Sheridan is brought out of his seemingly safe cocoon and back to the world when it appears that Lowell, reneging on a promise that she had made to Sheridan, has begun killing again. Bodies are discovered at three different sites; the description of at least one of them, a roadside rest stop, will almost certainly give you pause every time you have the urge or need to stop at one during your next long-distance motor trip. Henry Sobol, Sheridan’s steady and dryly acerbic partner, is there to help Sheridan take his tentative steps back into the world and police work, as is Susan Ward, whose feelings for him remain undefined though very much in the moment.

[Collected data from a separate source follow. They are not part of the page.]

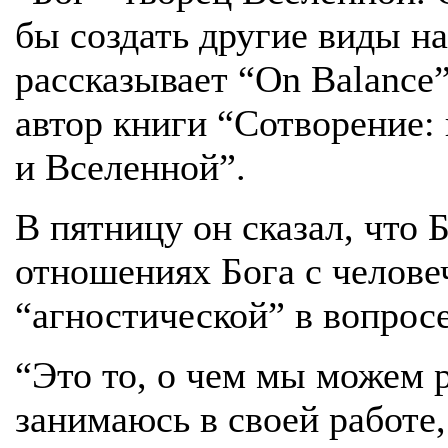
бы создать другие виды на
рассказывает “On Balance
автор книги “Сотворение: 
и Вселенной”.
В пятницу он сказал, что 
отношениях Бога с челове
“агностической” в вопрос
“Это то, о чем мы можем 
занимаюсь в своей работе,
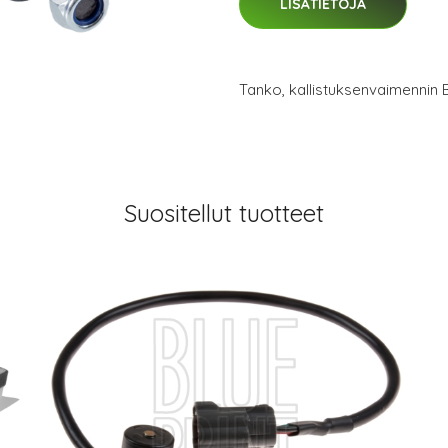
LISÄTIETOJA
Tanko, kallistuksenvaimenni
Suositellut tuotteet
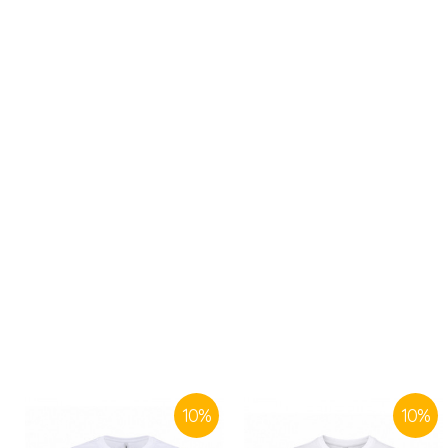
10
%
10
%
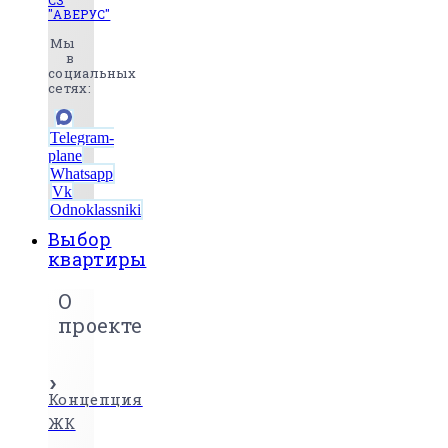
СЗ
"АВЕРУС"
Мы
в
социальных
сетях:
Telegram-
plane
Whatsapp
Vk
Odnoklassniki
Выбор
квартиры
О
проекте
Концепция
ЖК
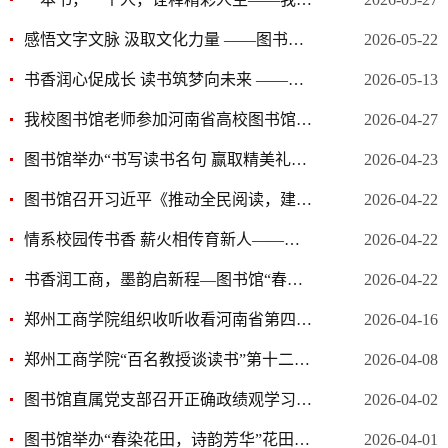
感悟文字文脉 汲取文化力量 ——图书馆直属党支部赴中国文字博物馆开展主题党日活动
2026-05-22
书香润心促成长 读书筑梦向未来 ——我校举办“百名教授谈读书”第十三期专题讲座
2026-05-13
我校图书馆老师参加河南省高校图书馆工作会议
2026-04-27
图书馆举办“书写读书名句 赢取精美礼品”阅读推广主题活动
2026-04-23
图书馆召开习近平《推动全民阅读，建设书香社会》学习座谈会
2026-04-22
情系校园传书香 薪火相传育新人——雷红薇、梁亦欣两位教授向我校图书馆捐赠图书
2026-04-22
书香润工商，墨韵启新程—图书馆“春生·夏长”主题图书展启幕
2026-04-22
郑州工商学院组织收听收看河南省第四届青少年学生读书行动暨中小学书香校园建设现场会
2026-04-16
郑州工商学院“百名教授谈读书”第十二期开讲 宋文京教授分享“从字到书的人生”
2026-04-08
图书馆直属党支部召开正确政绩观学习教育专题会议
2026-04-02
图书馆举办“春染花田，诗韵芳华”花田诗会
2026-04-01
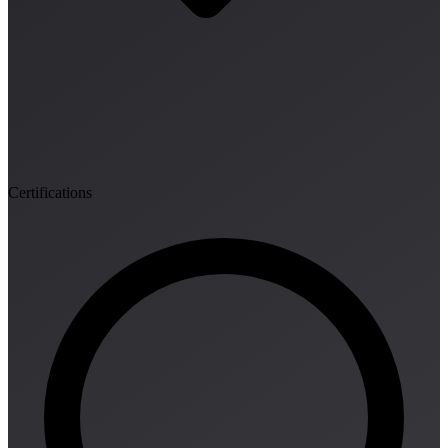
Certifications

While investigating the latest series of killings, Sheridan finds past horrific murders linked to Lowell that were never officially solved. Lowell is in touch with Sheridan, but is as enigmatic and, indeed, as erotically charming as ever, even as the horror of what and who she is shines through while remaining a haunting presence just off the page. When Lowell does appear, it is in a cataclysmic conclusion that raises more questions than it answers, leaving the reader gasping and haunted.
I somehow cannot bring myself to believe that we have seen the last of any of the characters who manage to reach the final pages intact. Regardless, EVIL AT HEART, as with the previous books, stands as a landmark exploration of the darkest reaches of the human psyche, where love, passion, and something unnamable and unknowable intersect.